# What's the best type of grazing grass?



## PaintHorseMares (Apr 19, 2008)

What part of the country are you in? (I'm assuming South, perhaps TX, since you mentioned St. Augustine).


----------



## RunningFree27 (Dec 14, 2009)

*Florida*

Florida-- also, can horses eat dollar weed?


----------



## PaintHorseMares (Apr 19, 2008)

RunningFree27 said:


> Florida-- also, can horses eat dollar weed?


In Florida, I believe one of the Bermuda grass varieties is most commonly used for grazing.
As for dollar weed, I don't see it on the harmful plant list, but I don't know if they'll eat it.


----------



## RunningFree27 (Dec 14, 2009)

*Thanks!*

Ok, thanks so much!


----------



## PaintHorseMares (Apr 19, 2008)

RunningFree27 said:


> Ok, thanks so much!


Check out this link, too. It appears to have good info on Florida grasses for horse grazing.
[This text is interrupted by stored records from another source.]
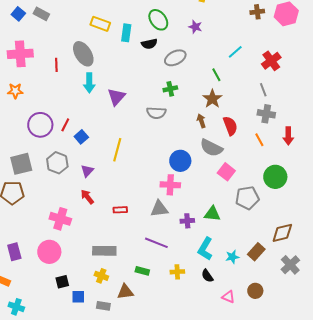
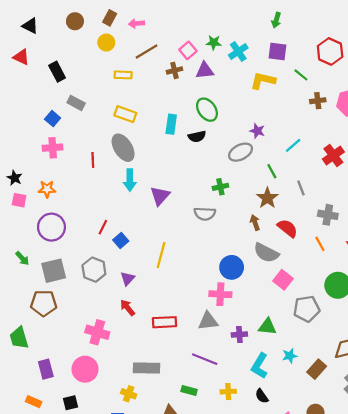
blue square: (18, 14) -> (53, 119), moved
yellow rectangle: (100, 24) -> (125, 114), moved
purple star: (195, 27) -> (257, 131), moved
pink cross: (20, 54) -> (53, 148), size x0.7
gray ellipse: (175, 58) -> (241, 152), moved
gray line: (263, 90) -> (301, 188), moved
purple circle: (40, 125) -> (51, 227), moved
red semicircle: (230, 126) -> (288, 228), turned -30
red rectangle: (120, 210) -> (164, 322), size x1.5
cyan star: (232, 257) -> (290, 356), moved
yellow cross: (101, 276) -> (129, 394), moved
black square: (62, 282) -> (70, 403), moved

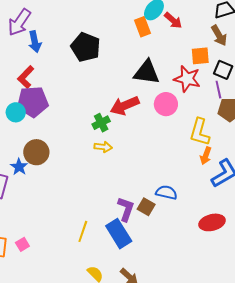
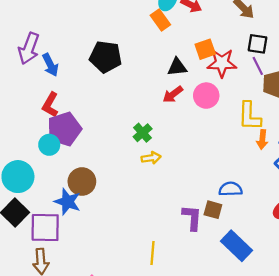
orange square: (200, 56) -> (205, 49), moved
black triangle: (147, 72) -> (177, 67), size x0.7
red arrow: (125, 106) -> (173, 94), moved, size x0.7
blue star: (19, 167) -> (67, 202), size x1.4
blue rectangle: (119, 234) -> (237, 246), moved

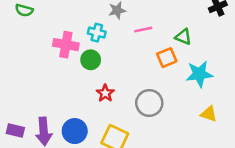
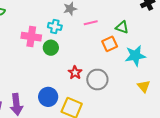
red star: (105, 93) -> (75, 73), moved
yellow triangle: (209, 114) -> (144, 86), turned 32
blue circle: (75, 131) -> (48, 97), moved

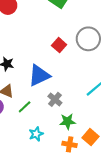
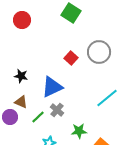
gray cross: (55, 99) -> (57, 110), moved

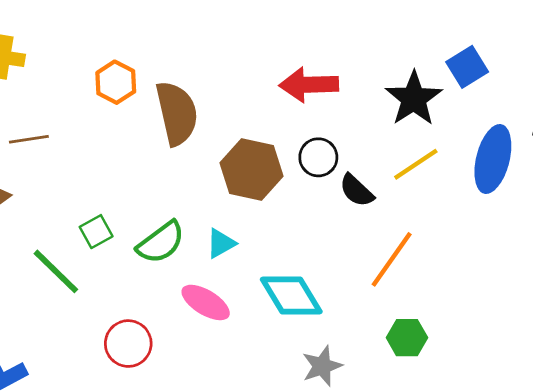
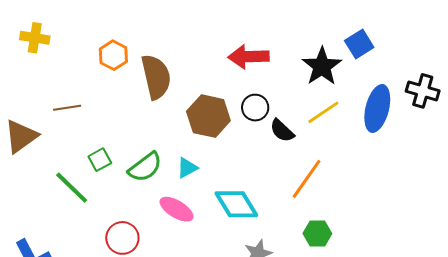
brown line: (29, 139) -> (67, 108), moved

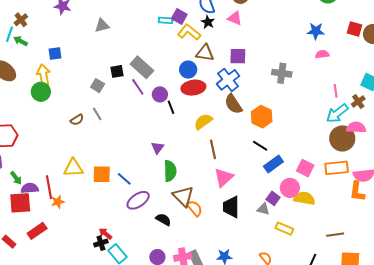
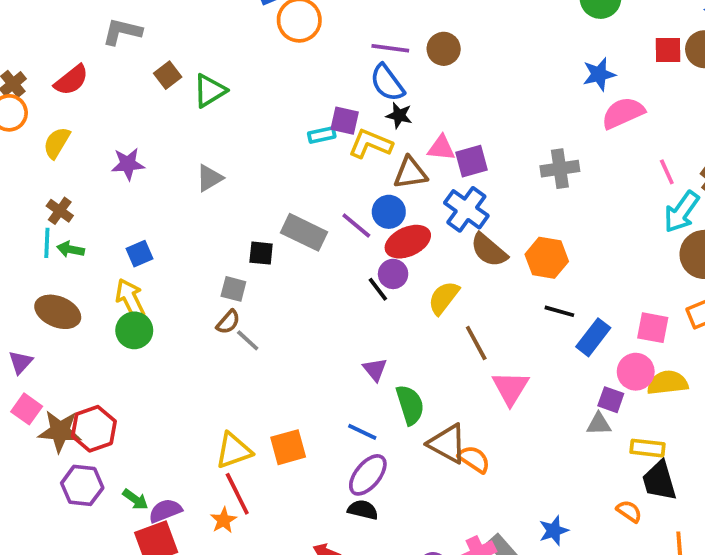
pink triangle: (235, 18) -> (441, 148), moved
pink semicircle: (322, 54) -> (623, 113), size x1.6
black square: (117, 71) -> (261, 253), turned 32
purple line: (138, 87) -> (356, 226), moved
purple circle: (160, 94) -> (393, 274), moved
brown semicircle: (77, 120) -> (228, 322), moved
blue line: (124, 179) -> (362, 432), moved
red line: (49, 187) -> (237, 494), moved
black trapezoid: (231, 207) -> (659, 481), moved
black semicircle: (163, 220) -> (363, 510), moved

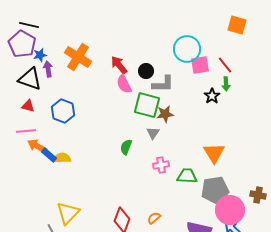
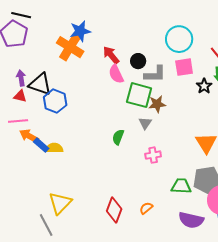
blue star: (40, 55) -> (80, 31), moved, size x1.5
pink square: (200, 65) -> (184, 67), moved
purple arrow: (48, 69) -> (21, 78), moved
black triangle: (30, 79) -> (40, 84), moved
green trapezoid: (187, 176) -> (181, 186), moved

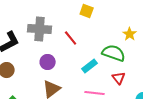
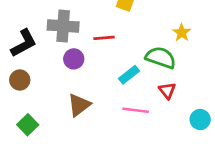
red line: (71, 38) -> (104, 38), turned -56
purple circle: (48, 62) -> (74, 59), moved

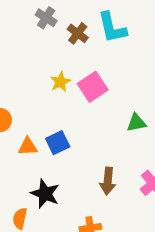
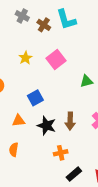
yellow star: (60, 82) -> (25, 58), moved
orange triangle: (28, 147) -> (18, 121), moved
black star: (45, 194) -> (47, 126), moved

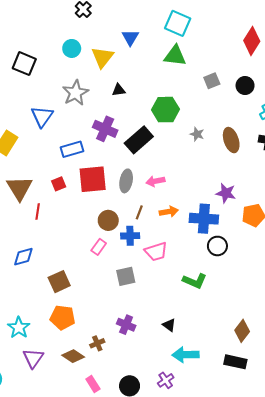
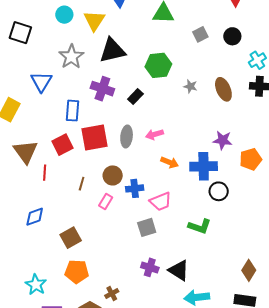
black triangle: (119, 90) -> (112, 50), size x2.0
black rectangle: (139, 140) -> (135, 96), size x0.6
blue rectangle: (72, 149) -> (72, 111), turned -65
red square: (59, 184) -> (63, 145), size x1.5
brown line: (139, 212) -> (82, 184), moved
orange arrow: (169, 212) -> (170, 162), turned 36
gray square: (126, 276) -> (147, 227), moved
purple cross: (126, 325) -> (150, 267), moved
black triangle: (169, 325) -> (179, 270), size x1.6

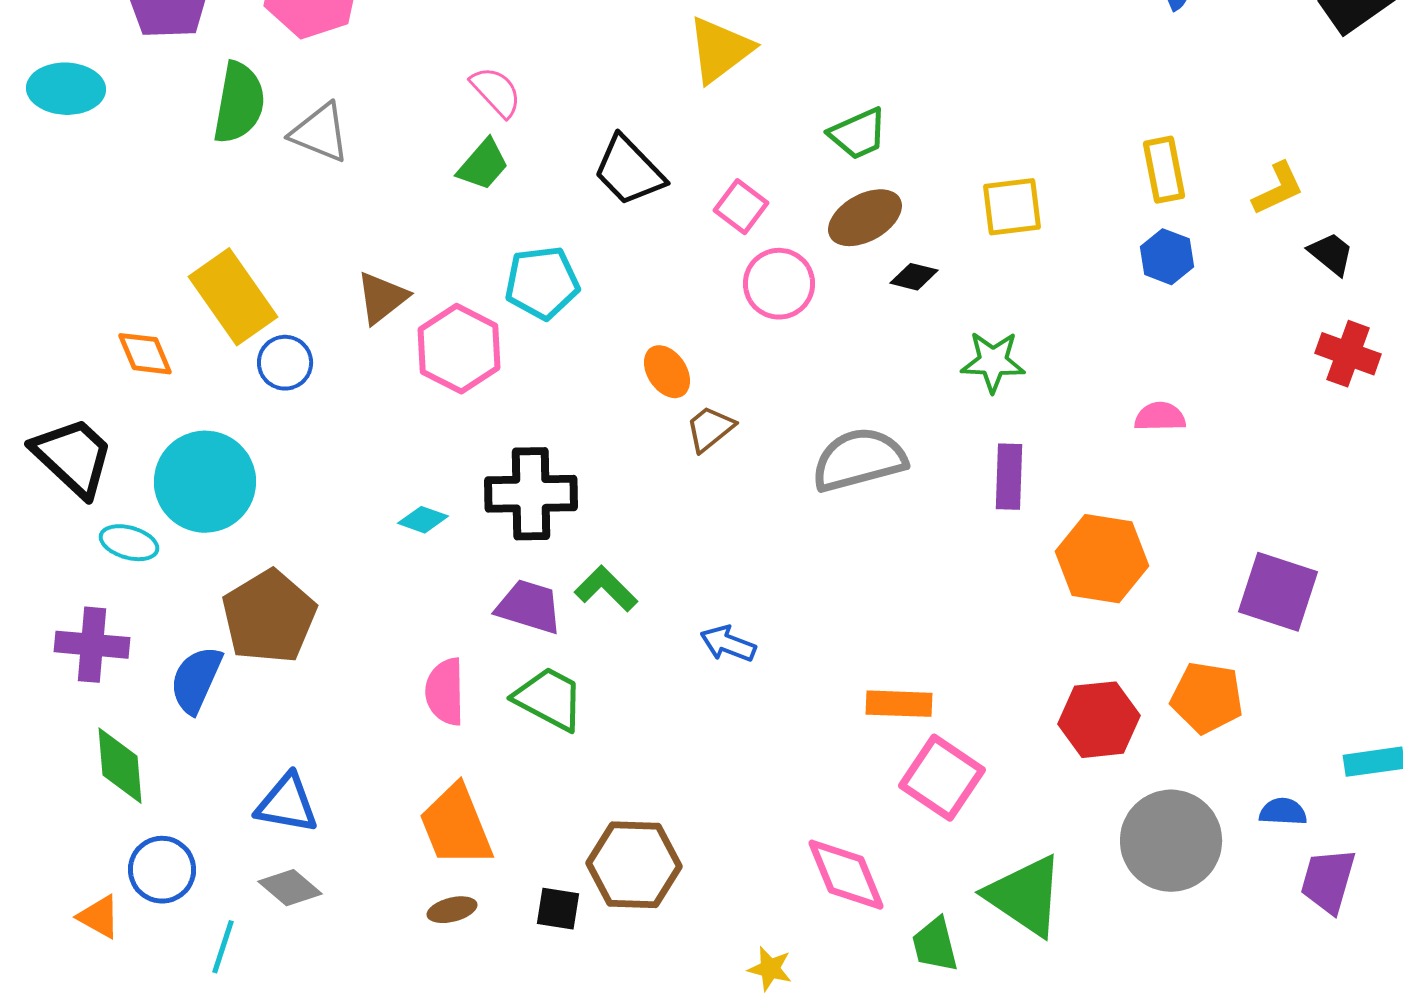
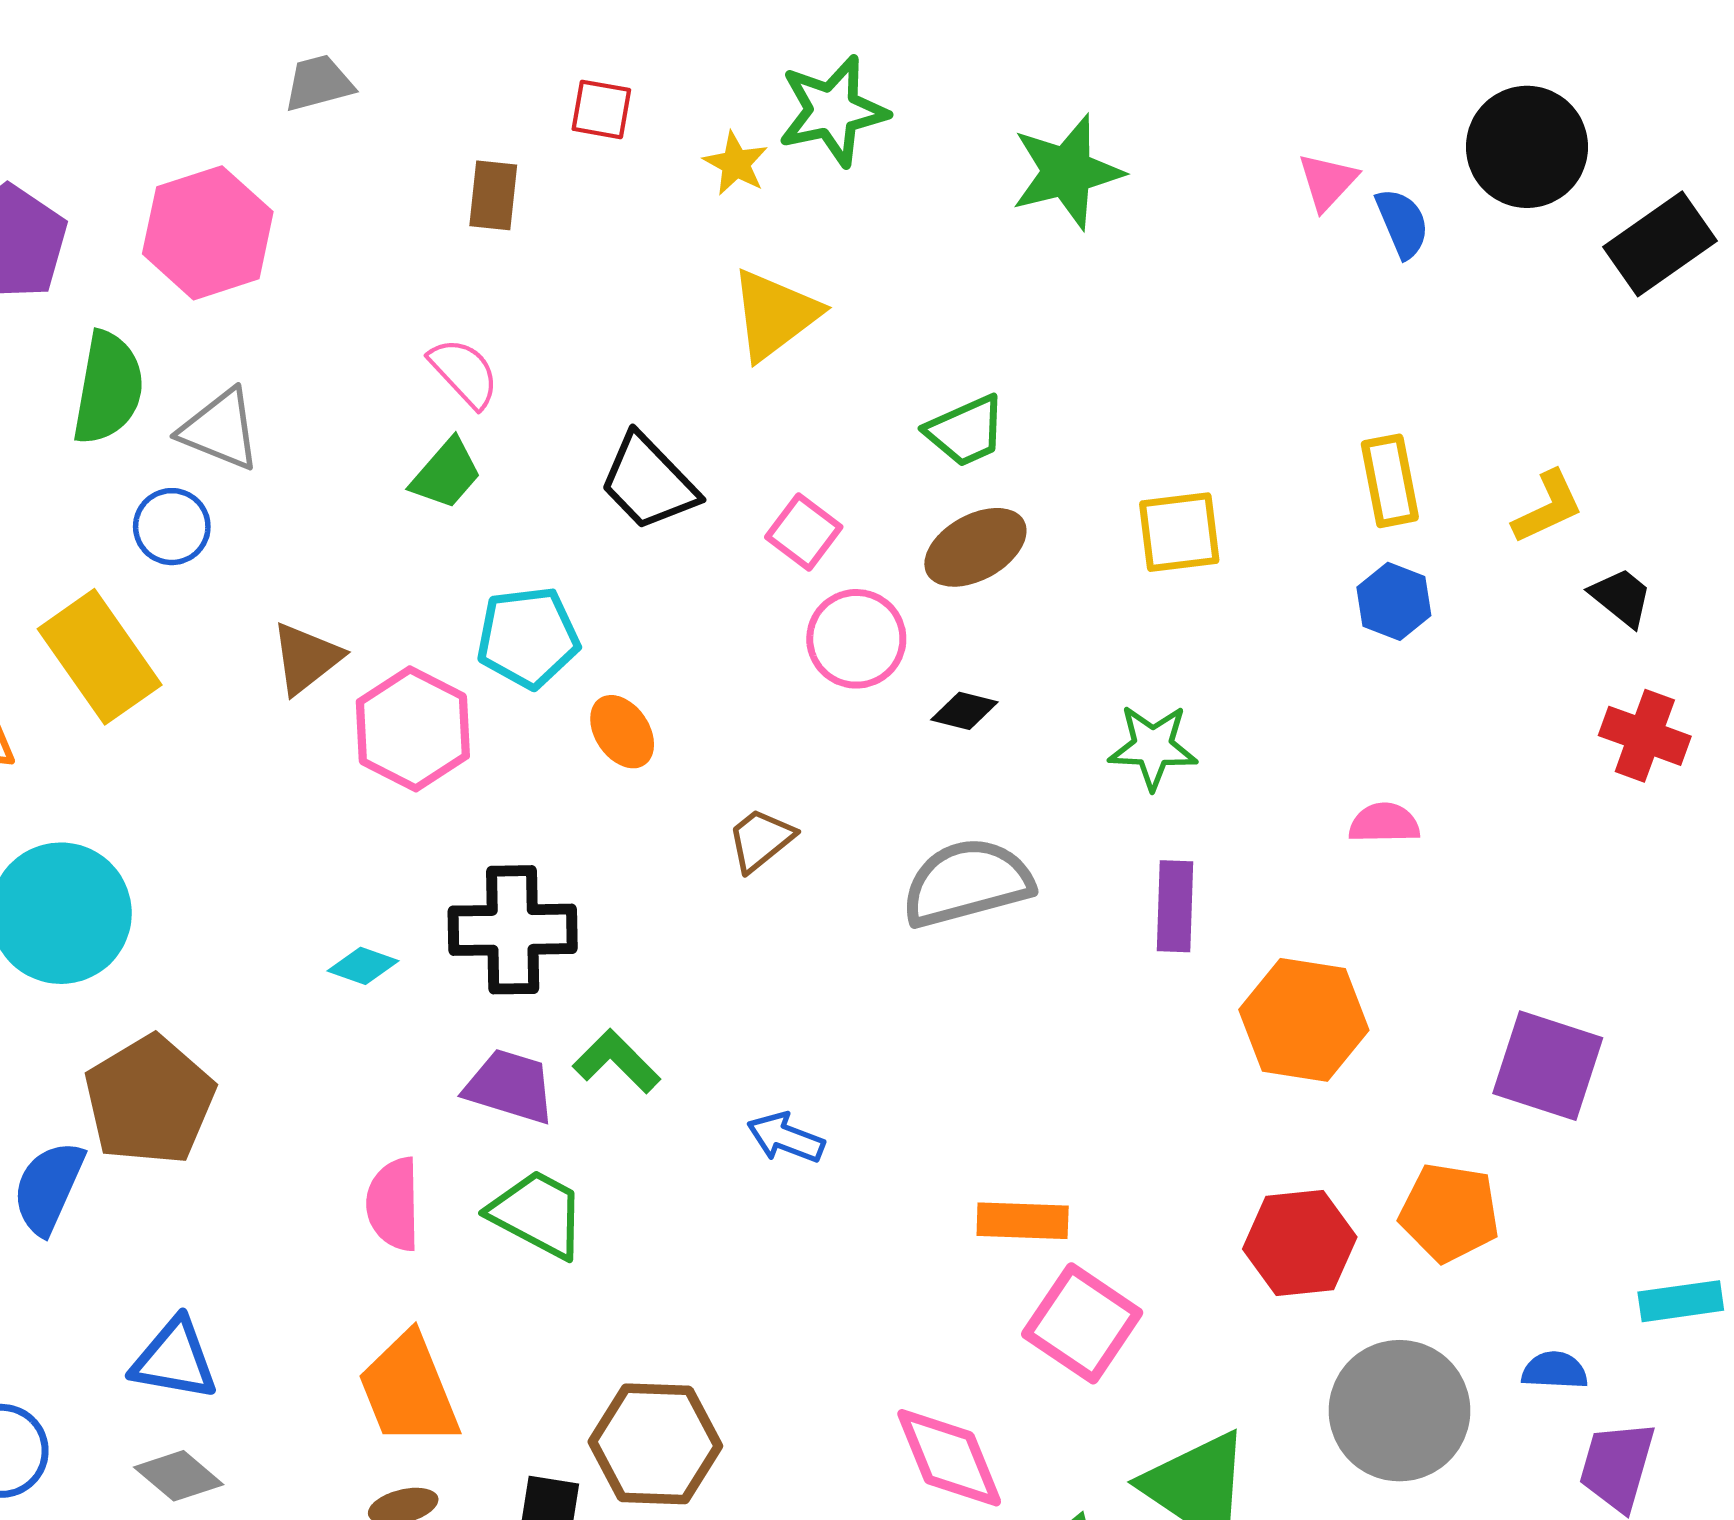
black diamond: (914, 277) -> (964, 711), moved
blue circle: (285, 363) -> (172, 527), moved
orange ellipse: (667, 372) -> (622, 732), moved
Horse Pasture Management - Hancock Farm and Seed Company


----------



## justsambam08 (Sep 26, 2009)

If you head out to your local TSC, they have a mix in their yard/gardening section called "horse grass" or something like that. I have no idea what kind of mix it is, but we use it in our front pastures and front lawn, so the horses can be hand grazed.


----------



## kitten_Val (Apr 25, 2007)

I'd think Bermuda - I believe that's what is in southern states. We have orchard, timothy, clover, rye, kentucky blue here, but FL is much warmer.


----------



## draftrider (Mar 31, 2010)

Our pasture is mostly native prairie grasses. I know there is some clover, some alfalfa, but for the most part its buffalo grass.


----------